Today, I realize that when I was taught to read Paul, it was through the lens of Augustine, Anselm, Luther, Spurgeon, and as well as popular teachers still living like John MacArthur or Jack Hayford or whoever the pastor was steeped in. The catch is that everything was always presented as being RIGHT THERE in naked scripture without the need for centuries of study. The thought life of one who loved God and studied his word was a room with bare walls and a bible on the table. There was no library. The only other tome that was standard equipment was a Strong’s exhaustive concordance. What was missing was the great cloud of witnesses, the saints that had all gone before. They were there of course, but being dead, only a nameless vapor. Discovering their names in the past decade has greatly enriched my faith, not crushed it. Why was I never introduced before?
Earlier this month in a comment thread about a similar topic, Alistair Roberts brought up the popular ‘myth’ (so the speak) of the Bereans from Acts 17.

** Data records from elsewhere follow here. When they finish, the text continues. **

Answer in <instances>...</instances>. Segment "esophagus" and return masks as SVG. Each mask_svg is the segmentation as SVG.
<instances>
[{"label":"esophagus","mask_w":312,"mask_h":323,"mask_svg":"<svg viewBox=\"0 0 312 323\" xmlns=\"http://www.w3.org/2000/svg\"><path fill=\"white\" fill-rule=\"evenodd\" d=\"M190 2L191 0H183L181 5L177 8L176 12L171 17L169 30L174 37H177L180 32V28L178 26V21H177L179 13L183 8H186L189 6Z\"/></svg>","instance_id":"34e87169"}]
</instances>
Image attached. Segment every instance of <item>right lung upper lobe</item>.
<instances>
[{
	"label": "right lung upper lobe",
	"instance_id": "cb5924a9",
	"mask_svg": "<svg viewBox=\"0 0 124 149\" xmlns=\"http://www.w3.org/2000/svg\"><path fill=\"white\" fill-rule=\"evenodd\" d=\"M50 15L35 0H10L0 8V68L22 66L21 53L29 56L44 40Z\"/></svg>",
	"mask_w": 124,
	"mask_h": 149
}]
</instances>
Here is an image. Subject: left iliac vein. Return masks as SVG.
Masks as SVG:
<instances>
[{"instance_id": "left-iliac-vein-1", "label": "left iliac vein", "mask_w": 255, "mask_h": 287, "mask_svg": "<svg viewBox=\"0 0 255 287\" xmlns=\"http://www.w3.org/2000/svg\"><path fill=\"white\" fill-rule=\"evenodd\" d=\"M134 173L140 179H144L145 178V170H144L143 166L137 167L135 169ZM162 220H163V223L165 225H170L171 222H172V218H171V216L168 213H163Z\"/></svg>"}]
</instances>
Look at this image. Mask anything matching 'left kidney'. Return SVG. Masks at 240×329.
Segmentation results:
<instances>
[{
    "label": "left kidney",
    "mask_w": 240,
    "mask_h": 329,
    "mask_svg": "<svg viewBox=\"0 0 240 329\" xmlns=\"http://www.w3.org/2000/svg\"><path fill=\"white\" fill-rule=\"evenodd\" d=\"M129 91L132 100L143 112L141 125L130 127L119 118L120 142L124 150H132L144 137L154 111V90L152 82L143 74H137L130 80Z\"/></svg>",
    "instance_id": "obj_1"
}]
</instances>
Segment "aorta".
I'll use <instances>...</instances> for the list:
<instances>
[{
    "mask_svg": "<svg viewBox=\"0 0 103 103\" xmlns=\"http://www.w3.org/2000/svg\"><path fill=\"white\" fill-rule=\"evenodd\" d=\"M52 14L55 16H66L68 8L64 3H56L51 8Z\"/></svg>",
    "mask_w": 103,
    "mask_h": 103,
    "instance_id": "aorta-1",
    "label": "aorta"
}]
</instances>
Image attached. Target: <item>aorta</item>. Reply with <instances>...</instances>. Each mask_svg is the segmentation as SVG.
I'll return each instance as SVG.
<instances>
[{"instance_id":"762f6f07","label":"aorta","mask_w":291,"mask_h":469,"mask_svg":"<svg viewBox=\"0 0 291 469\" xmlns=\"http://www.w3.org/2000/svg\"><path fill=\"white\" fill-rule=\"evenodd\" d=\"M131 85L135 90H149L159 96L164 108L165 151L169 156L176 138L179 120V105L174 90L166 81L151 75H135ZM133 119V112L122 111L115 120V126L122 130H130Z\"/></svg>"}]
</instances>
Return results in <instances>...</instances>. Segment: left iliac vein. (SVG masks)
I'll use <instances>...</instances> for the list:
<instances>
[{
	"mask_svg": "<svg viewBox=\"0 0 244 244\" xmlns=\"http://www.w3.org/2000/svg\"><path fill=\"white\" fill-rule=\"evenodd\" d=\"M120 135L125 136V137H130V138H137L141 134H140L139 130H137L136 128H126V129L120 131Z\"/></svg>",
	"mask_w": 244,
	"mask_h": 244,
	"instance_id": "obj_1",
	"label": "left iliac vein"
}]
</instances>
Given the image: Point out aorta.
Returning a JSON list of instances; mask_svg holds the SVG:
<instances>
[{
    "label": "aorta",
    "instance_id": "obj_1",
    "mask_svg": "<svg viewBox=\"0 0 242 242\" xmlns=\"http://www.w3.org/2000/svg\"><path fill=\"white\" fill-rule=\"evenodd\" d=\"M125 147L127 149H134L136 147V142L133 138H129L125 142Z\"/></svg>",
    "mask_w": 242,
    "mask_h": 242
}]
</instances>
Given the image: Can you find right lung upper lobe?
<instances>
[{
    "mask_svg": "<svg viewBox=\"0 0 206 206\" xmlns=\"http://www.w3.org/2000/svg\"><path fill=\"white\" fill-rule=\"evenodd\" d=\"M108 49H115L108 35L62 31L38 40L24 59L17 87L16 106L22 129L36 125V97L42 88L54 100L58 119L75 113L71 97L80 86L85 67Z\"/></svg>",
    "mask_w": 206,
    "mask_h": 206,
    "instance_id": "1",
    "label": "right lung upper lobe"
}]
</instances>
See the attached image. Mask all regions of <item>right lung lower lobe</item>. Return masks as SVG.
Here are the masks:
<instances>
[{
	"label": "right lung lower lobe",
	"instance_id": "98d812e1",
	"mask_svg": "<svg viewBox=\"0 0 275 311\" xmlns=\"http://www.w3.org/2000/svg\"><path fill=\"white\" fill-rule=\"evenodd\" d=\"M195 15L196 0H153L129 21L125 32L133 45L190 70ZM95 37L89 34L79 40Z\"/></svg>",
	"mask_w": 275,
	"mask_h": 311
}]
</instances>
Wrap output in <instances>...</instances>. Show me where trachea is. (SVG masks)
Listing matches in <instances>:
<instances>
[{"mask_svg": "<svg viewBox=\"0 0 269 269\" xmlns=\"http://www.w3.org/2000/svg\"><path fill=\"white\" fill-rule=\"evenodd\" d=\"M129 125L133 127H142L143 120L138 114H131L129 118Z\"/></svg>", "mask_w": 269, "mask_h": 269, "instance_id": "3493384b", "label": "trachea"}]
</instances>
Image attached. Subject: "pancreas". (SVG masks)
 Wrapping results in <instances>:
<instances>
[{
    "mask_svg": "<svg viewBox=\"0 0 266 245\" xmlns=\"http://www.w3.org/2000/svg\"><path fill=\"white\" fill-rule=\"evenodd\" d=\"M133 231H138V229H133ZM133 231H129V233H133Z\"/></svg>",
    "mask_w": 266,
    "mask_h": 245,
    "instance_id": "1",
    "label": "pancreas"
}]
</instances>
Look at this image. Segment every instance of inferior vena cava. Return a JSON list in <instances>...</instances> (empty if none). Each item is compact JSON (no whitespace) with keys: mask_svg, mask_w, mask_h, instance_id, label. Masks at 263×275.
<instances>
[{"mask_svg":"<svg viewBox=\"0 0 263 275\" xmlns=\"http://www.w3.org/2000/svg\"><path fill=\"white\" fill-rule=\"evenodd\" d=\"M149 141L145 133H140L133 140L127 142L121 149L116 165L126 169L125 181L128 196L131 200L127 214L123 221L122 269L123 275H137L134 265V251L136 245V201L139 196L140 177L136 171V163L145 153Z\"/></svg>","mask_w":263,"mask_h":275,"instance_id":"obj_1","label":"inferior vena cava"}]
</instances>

Finally, because it is so commonly brought up, let me tackle the Berean thing. People—generally independent evangelicals—have this romantic notion of the Bereans as a group of studious individuals who all individually studied their individual study Bibles to see whether Paul and Silas were correct. Presumably if they had blogs, they would have been debating it online in a spiritually egalitarian manner. Unfortunately, this is a fairly nonsensical reading. The Bereans were in fact a synagogue of the Jews (Acts 17:10). It is quite possible that they only had one copy of the (Old Testament) Scriptures between them. Many wouldn’t have been able to read them at all, even in translation. The word for ‘examined’ is one suggesting a more formal, legal-like process. What this probably involved was a daily assembly of members of the synagogue community, with a trained reader bringing forth evidence from the synagogue’s copies of the Scriptures in an extended communally witnessed cross-examination of Paul and Silas’ teaching by the synagogue’s leaders. This is a very, very far cry from the idea that our discourse should be about every Christian with their personal Bible and their personal blog.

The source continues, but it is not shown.